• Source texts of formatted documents

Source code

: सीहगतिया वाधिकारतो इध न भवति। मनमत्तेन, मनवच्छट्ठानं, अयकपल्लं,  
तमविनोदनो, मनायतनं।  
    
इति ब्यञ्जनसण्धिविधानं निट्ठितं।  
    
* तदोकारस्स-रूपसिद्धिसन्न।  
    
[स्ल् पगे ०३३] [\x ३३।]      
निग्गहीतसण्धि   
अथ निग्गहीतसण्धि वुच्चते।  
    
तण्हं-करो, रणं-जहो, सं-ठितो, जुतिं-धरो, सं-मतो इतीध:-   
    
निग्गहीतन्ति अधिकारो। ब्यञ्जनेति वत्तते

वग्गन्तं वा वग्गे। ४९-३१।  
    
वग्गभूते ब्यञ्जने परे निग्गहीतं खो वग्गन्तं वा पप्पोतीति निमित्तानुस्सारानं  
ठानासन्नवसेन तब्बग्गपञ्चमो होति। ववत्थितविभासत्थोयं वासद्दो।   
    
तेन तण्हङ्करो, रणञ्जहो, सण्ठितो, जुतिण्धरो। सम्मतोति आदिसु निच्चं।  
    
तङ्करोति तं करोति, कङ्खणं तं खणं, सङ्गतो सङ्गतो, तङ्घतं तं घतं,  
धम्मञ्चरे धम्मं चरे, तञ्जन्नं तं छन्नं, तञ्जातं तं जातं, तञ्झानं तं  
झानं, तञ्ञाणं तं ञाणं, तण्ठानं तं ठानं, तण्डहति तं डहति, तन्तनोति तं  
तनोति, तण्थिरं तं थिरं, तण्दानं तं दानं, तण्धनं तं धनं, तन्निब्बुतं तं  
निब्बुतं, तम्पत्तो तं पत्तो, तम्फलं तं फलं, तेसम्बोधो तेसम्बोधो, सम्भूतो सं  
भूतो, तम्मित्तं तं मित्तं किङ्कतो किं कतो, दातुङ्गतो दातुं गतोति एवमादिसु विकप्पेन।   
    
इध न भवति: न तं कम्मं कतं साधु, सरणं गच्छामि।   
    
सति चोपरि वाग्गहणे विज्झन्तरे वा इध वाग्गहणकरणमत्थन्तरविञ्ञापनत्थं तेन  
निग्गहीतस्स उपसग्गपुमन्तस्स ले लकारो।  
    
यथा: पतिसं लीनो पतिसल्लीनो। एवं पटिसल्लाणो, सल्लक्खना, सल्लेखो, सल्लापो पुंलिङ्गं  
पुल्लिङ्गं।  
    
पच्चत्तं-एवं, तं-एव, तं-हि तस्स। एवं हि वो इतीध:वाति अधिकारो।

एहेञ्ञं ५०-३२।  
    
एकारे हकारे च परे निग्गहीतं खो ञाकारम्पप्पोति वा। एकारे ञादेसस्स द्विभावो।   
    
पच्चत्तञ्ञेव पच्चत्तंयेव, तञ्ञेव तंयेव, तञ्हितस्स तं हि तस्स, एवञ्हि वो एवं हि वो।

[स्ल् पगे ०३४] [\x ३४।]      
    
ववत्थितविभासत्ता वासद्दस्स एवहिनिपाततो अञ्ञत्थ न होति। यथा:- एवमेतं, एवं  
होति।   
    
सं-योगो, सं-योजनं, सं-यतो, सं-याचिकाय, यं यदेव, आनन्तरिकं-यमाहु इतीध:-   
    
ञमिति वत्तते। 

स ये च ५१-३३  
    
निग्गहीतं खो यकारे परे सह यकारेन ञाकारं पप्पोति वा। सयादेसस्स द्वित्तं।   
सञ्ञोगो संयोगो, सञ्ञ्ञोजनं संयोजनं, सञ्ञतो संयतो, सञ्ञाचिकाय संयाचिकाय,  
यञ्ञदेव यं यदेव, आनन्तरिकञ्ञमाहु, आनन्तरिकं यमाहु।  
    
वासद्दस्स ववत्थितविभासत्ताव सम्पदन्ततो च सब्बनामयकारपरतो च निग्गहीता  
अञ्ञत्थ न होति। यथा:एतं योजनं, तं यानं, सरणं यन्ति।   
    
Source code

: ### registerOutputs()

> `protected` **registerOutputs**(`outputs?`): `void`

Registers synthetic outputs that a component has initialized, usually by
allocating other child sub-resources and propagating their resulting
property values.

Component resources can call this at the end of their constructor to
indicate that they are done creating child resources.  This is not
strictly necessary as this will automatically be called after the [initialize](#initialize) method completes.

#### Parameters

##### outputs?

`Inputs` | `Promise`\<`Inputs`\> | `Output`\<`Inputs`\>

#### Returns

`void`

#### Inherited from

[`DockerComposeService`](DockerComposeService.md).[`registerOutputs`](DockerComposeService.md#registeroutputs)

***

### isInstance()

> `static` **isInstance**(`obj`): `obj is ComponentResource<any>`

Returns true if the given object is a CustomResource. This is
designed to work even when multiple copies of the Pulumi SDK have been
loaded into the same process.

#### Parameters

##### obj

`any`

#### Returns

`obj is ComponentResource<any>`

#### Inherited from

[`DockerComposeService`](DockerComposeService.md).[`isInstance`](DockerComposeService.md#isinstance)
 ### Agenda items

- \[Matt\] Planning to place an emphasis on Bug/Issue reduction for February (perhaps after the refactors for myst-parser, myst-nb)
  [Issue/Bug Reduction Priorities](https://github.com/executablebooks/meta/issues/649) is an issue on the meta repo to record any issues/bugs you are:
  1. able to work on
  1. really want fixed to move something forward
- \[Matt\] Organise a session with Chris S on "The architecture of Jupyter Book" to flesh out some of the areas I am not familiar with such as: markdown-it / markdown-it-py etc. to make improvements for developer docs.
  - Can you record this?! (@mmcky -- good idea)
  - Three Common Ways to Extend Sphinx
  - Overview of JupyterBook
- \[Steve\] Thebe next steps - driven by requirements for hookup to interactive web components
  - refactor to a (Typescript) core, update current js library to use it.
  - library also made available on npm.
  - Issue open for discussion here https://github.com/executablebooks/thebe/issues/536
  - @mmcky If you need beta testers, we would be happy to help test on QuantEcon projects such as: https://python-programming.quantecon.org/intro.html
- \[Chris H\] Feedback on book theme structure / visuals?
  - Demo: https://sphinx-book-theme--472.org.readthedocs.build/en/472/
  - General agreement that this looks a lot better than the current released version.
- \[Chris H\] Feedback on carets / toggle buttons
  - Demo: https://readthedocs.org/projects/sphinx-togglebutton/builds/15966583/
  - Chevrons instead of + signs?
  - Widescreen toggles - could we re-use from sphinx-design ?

• WHAT THE TASK REQUIRES
Each entry above has to be transcribed exactly as it appears.

• FINAL ANSWER
Source code

: सीहगतिया वाधिकारतो इध न भवति। मनमत्तेन, मनवच्छट्ठानं, अयकपल्लं,  
तमविनोदनो, मनायतनं।  
    
इति ब्यञ्जनसण्धिविधानं निट्ठितं।  
    
* तदोकारस्स-रूपसिद्धिसन्न।  
    
[स्ल् पगे ०३३] [\x ३३।]      
निग्गहीतसण्धि   
अथ निग्गहीतसण्धि वुच्चते।  
    
तण्हं-करो, रणं-जहो, सं-ठितो, जुतिं-धरो, सं-मतो इतीध:-   
    
निग्गहीतन्ति अधिकारो। ब्यञ्जनेति वत्तते

वग्गन्तं वा वग्गे। ४९-३१।  
    
वग्गभूते ब्यञ्जने परे निग्गहीतं खो वग्गन्तं वा पप्पोतीति निमित्तानुस्सारानं  
ठानासन्नवसेन तब्बग्गपञ्चमो होति। ववत्थितविभासत्थोयं वासद्दो।   
    
तेन तण्हङ्करो, रणञ्जहो, सण्ठितो, जुतिण्धरो। सम्मतोति आदिसु निच्चं।  
    
तङ्करोति तं करोति, कङ्खणं तं खणं, सङ्गतो सङ्गतो, तङ्घतं तं घतं,  
धम्मञ्चरे धम्मं चरे, तञ्जन्नं तं छन्नं, तञ्जातं तं जातं, तञ्झानं तं  
झानं, तञ्ञाणं तं ञाणं, तण्ठानं तं ठानं, तण्डहति तं डहति, तन्तनोति तं  
तनोति, तण्थिरं तं थिरं, तण्दानं तं दानं, तण्धनं तं धनं, तन्निब्बुतं तं  
निब्बुतं, तम्पत्तो तं पत्तो, तम्फलं तं फलं, तेसम्बोधो तेसम्बोधो, सम्भूतो सं  
भूतो, तम्मित्तं तं मित्तं किङ्कतो किं कतो, दातुङ्गतो दातुं गतोति एवमादिसु विकप्पेन।   
    
इध न भवति: न तं कम्मं कतं साधु, सरणं गच्छामि।   
    
सति चोपरि वाग्गहणे विज्झन्तरे वा इध वाग्गहणकरणमत्थन्तरविञ्ञापनत्थं तेन  
निग्गहीतस्स उपसग्गपुमन्तस्स ले लकारो।  
    
यथा: पतिसं लीनो पतिसल्लीनो। एवं पटिसल्लाणो, सल्लक्खना, सल्लेखो, सल्लापो पुंलिङ्गं  
पुल्लिङ्गं।  
    
पच्चत्तं-एवं, तं-एव, तं-हि तस्स। एवं हि वो इतीध:वाति अधिकारो।

एहेञ्ञं ५०-३२।  
    
एकारे हकारे च परे निग्गहीतं खो ञाकारम्पप्पोति वा। एकारे ञादेसस्स द्विभावो।   
    
पच्चत्तञ्ञेव पच्चत्तंयेव, तञ्ञेव तंयेव, तञ्हितस्स तं हि तस्स, एवञ्हि वो एवं हि वो।

[स्ल् पगे ०३४] [\x ३४।]      
    
ववत्थितविभासत्ता वासद्दस्स एवहिनिपाततो अञ्ञत्थ न होति। यथा:- एवमेतं, एवं  
होति।   
    
सं-योगो, सं-योजनं, सं-यतो, सं-याचिकाय, यं यदेव, आनन्तरिकं-यमाहु इतीध:-   
    
ञमिति वत्तते। 

स ये च ५१-३३  
    
निग्गहीतं खो यकारे परे सह यकारेन ञाकारं पप्पोति वा। सयादेसस्स द्वित्तं।   
सञ्ञोगो संयोगो, सञ्ञ्ञोजनं संयोजनं, सञ्ञतो संयतो, सञ्ञाचिकाय संयाचिकाय,  
यञ्ञदेव यं यदेव, आनन्तरिकञ्ञमाहु, आनन्तरिकं यमाहु।  
    
वासद्दस्स ववत्थितविभासत्ताव सम्पदन्ततो च सब्बनामयकारपरतो च निग्गहीता  
अञ्ञत्थ न होति। यथा:एतं योजनं, तं यानं, सरणं यन्ति।   
    
Source code

: ### registerOutputs()

> `protected` **registerOutputs**(`outputs?`): `void`

Registers synthetic outputs that a component has initialized, usually by
allocating other child sub-resources and propagating their resulting
property values.

Component resources can call this at the end of their constructor to
indicate that they are done creating child resources.  This is not
strictly necessary as this will automatically be called after the [initialize](#initialize) method completes.

#### Parameters

##### outputs?

`Inputs` | `Promise`\<`Inputs`\> | `Output`\<`Inputs`\>

#### Returns

`void`

#### Inherited from

[`DockerComposeService`](DockerComposeService.md).[`registerOutputs`](DockerComposeService.md#registeroutputs)

***

### isInstance()

> `static` **isInstance**(`obj`): `obj is ComponentResource<any>`

Returns true if the given object is a CustomResource. This is
designed to work even when multiple copies of the Pulumi SDK have been
loaded into the same process.

#### Parameters

##### obj

`any`

#### Returns

`obj is ComponentResource<any>`

#### Inherited from

[`DockerComposeService`](DockerComposeService.md).[`isInstance`](DockerComposeService.md#isinstance)
 ### Agenda items

- \[Matt\] Planning to place an emphasis on Bug/Issue reduction for February (perhaps after the refactors for myst-parser, myst-nb)
  [Issue/Bug Reduction Priorities](https://github.com/executablebooks/meta/issues/649) is an issue on the meta repo to record any issues/bugs you are:
  1. able to work on
  1. really want fixed to move something forward
- \[Matt\] Organise a session with Chris S on "The architecture of Jupyter Book" to flesh out some of the areas I am not familiar with such as: markdown-it / markdown-it-py etc. to make improvements for developer docs.
  - Can you record this?! (@mmcky -- good idea)
  - Three Common Ways to Extend Sphinx
  - Overview of JupyterBook
- \[Steve\] Thebe next steps - driven by requirements for hookup to interactive web components
  - refactor to a (Typescript) core, update current js library to use it.
  - library also made available on npm.
  - Issue open for discussion here https://github.com/executablebooks/thebe/issues/536
  - @mmcky If you need beta testers, we would be happy to help test on QuantEcon projects such as: https://python-programming.quantecon.org/intro.html
- \[Chris H\] Feedback on book theme structure / visuals?
  - Demo: https://sphinx-book-theme--472.org.readthedocs.build/en/472/
  - General agreement that this looks a lot better than the current released version.
- \[Chris H\] Feedback on carets / toggle buttons
  - Demo: https://readthedocs.org/projects/sphinx-togglebutton/builds/15966583/
  - Chevrons instead of + signs?
  - Widescreen toggles - could we re-use from sphinx-design ?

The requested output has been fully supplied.